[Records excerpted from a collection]
# # # # # # #
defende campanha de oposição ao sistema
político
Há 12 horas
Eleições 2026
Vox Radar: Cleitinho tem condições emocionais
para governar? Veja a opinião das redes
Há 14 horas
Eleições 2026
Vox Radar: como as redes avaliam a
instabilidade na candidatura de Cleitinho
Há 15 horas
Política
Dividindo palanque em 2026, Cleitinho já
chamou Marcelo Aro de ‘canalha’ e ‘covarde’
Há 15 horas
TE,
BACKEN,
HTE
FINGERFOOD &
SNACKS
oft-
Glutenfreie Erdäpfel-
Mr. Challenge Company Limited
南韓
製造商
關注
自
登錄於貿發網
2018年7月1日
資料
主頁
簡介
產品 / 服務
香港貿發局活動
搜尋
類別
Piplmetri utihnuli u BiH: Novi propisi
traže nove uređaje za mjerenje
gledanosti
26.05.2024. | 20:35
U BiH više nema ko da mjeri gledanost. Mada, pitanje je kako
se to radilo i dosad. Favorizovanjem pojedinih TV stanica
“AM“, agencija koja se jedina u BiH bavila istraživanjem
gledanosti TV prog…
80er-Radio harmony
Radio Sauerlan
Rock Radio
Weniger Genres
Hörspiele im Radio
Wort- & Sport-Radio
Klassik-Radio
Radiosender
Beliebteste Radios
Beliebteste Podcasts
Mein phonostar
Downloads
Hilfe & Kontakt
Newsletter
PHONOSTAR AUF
# # # # # # #
Throughout the data above, report every line that contains the string "Beliebteste".

Beliebteste Radios
Beliebteste Podcasts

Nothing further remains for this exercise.